Le champ de la traductologie pourra logiquement se saisir du thème de la transmission. Le traducteur se trouve au cœur de la chaîne de communication et a pour vocation de transmettre un message à un autre public. On pourra notamment se demander quels facteurs ou conditions facilitent cette transmission ou viennent au contraire la perturber ou l’entraver, quels objectifs ou fonctions elle doit remplir, quel rôle ou pouvoir décisionnaire joue exactement le traducteur dans ce mécanisme, quels impacts les outils et nouvelles technologies ont sur la qualité de la transmission.
Enfin, dans le domaine de la didactique, si la transmission paraît constituer le cœur même de l’enseignement-apprentissage, il n’en reste pas moins que ses contenus et ses modalités font l’objet de redéfinitions constantes. Dans l’ouvrage collectif Transmettre, apprendre [5], les auteurs vont jusqu’à affirmer que « nous sommes définitivement passés d’une société de transmission à une société de la connaissance », où « l’impératif de transmettre » a cédé la place à un « modèle centré sur l’acte d’apprendre ». Quelles sont donc les nouvelles articulations entre la transmission et l’apprentissage ? Quelles sont les valeurs et les représentations que l’enseignement de l’anglais comme langue étrangère transmet sur les sociétés anglophones et les milieux socio-professionnels, par exemple en anglais de spécialité ? On pourra ainsi s’interroger sur les politiques en matière d’enseignement des langues, les rôles respectifs de l’enseignant et de l’apprenant, les conditions et dispositifs qui rendent une transmission possible, ainsi que les critères d’évaluation de cette transmission.
Notes
[1] Laurajane Smith, Uses of Heritage, New York: Routledge, 2006.
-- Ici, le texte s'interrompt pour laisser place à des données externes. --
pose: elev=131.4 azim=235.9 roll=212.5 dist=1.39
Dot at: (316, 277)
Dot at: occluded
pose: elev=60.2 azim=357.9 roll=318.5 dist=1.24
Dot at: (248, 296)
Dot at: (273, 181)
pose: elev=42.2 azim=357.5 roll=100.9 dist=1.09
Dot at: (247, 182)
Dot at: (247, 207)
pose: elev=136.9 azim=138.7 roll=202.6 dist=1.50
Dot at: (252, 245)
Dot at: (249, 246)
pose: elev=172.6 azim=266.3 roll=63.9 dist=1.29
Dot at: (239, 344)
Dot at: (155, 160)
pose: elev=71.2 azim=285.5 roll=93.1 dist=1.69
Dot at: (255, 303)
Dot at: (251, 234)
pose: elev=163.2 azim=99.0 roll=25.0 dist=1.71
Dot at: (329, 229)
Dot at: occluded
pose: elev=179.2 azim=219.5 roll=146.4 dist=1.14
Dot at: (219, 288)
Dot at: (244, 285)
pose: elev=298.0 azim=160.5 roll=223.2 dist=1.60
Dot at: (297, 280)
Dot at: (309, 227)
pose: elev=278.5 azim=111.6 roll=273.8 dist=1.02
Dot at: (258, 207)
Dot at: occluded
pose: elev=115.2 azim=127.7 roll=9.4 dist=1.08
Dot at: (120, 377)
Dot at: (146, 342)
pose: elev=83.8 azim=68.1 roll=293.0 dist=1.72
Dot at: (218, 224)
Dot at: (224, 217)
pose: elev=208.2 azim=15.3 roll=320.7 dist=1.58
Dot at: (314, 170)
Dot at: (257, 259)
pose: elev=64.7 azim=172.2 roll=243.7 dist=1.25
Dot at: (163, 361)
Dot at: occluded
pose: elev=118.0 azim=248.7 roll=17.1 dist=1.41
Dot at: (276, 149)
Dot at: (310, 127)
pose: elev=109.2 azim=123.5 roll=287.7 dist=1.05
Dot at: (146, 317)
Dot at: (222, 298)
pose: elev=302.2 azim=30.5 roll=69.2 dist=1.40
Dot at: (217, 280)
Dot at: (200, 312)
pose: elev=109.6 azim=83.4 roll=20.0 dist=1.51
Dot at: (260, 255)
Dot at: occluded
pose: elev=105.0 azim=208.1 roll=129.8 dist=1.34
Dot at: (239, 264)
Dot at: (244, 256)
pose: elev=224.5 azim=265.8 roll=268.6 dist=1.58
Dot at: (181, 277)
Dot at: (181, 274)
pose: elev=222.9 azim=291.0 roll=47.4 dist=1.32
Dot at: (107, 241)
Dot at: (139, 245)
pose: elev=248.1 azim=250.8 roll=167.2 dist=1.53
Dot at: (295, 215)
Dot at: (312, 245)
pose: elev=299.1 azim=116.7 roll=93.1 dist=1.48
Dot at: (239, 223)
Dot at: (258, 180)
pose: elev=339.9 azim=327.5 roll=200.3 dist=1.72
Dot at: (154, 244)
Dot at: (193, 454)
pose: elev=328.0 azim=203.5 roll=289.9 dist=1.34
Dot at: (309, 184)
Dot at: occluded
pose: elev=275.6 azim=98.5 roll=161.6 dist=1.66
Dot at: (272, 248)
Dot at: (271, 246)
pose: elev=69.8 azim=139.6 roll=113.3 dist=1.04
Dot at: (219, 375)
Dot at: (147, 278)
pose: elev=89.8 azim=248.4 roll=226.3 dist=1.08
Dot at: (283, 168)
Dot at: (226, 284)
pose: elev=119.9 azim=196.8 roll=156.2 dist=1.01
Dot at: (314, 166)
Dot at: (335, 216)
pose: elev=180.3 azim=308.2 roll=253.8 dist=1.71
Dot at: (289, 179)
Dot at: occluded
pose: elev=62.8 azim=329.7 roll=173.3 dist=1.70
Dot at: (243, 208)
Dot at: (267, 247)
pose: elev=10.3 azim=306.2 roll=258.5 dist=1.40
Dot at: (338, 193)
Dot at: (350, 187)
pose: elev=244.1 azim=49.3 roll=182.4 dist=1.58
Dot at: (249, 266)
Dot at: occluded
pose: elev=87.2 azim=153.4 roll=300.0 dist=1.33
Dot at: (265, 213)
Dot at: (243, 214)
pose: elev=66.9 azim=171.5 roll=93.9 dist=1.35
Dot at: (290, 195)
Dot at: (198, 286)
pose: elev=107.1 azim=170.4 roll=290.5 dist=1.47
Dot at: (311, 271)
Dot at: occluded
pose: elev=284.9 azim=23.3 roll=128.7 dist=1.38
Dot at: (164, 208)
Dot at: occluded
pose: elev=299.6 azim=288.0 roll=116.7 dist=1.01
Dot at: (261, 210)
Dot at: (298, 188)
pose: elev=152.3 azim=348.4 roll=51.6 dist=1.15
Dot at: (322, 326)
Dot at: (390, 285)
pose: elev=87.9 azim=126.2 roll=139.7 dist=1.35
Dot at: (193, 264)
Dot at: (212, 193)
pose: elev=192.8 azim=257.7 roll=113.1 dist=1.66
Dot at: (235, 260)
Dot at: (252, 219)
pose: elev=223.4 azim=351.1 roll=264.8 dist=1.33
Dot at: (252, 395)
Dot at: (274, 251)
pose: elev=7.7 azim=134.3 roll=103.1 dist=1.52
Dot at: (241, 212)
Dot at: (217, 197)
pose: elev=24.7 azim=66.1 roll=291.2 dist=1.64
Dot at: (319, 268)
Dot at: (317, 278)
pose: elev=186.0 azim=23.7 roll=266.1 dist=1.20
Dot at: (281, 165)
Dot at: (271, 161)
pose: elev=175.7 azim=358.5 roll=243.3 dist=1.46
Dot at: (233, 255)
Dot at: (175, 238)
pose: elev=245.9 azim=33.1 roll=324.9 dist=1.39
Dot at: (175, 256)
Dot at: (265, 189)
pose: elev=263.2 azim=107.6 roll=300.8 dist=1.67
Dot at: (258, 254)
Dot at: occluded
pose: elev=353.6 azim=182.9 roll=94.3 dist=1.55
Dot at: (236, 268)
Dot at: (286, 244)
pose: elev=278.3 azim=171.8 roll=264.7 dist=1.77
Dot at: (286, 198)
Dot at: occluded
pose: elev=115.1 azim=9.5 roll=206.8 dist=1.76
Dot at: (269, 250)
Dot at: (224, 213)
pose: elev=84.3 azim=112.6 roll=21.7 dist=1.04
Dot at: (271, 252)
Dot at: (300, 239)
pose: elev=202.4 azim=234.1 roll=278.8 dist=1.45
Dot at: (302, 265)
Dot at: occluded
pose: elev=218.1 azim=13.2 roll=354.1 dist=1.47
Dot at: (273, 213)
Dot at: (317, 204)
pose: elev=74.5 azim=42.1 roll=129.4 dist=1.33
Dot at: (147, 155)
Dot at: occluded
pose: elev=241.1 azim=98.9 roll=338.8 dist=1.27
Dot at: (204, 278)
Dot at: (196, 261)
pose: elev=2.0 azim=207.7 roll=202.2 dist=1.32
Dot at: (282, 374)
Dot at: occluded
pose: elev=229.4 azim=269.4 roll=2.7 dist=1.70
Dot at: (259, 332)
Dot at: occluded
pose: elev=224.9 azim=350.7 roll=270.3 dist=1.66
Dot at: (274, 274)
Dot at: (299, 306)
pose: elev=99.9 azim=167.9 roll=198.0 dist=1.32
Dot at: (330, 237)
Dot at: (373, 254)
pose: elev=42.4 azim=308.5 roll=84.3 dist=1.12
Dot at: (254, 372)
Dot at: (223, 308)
[2] Jackie Kay, The Adoption Papers [1991], Hexham: Bloodaxe Books Ltd, 1998.
[3] Marshall McLuhan, Understanding Media: The Extensions of Man, New York: McGraw-Hill, 1964.
[4] Rozsika Parker and Griselda Pollock, Old Mistresses. Women, Art and Ideology [1981], New York and London: I.B. Tauris, 2013.
[5] Marcel Gauchet, Marie-Claude Blais, Dominique Ottavi, Transmettre, apprendre, Paris : Stock, 2014.